━━━━━ SOURCE INFORMATION ━━━━━
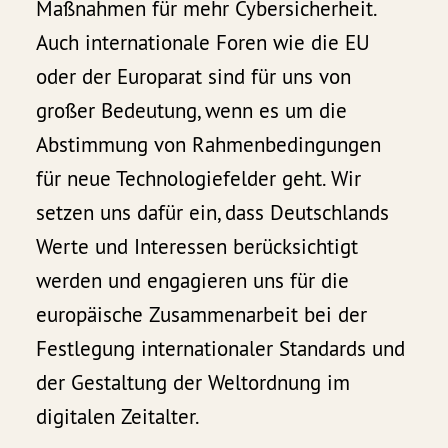
Maßnahmen für mehr Cybersicherheit.
Auch internationale Foren wie die EU
oder der Europarat sind für uns von
großer Bedeutung, wenn es um die
Abstimmung von Rahmenbedingungen
für neue Technologiefelder geht. Wir
setzen uns dafür ein, dass Deutschlands
Werte und Interessen berücksichtigt
werden und engagieren uns für die
europäische Zusammenarbeit bei der
Festlegung internationaler Standards und
der Gestaltung der Weltordnung im
digitalen Zeitalter.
━━━━━
- _WORK REQUEST_:
Could you output exactly the lines from the one containing "Werte und Interessen berücksichtigt" to the end of the entries above, both included, and no others?

- _YOUR SOLUTION_:
Werte und Interessen berücksichtigt
werden und engagieren uns für die
europäische Zusammenarbeit bei der
Festlegung internationaler Standards und
der Gestaltung der Weltordnung im
digitalen Zeitalter.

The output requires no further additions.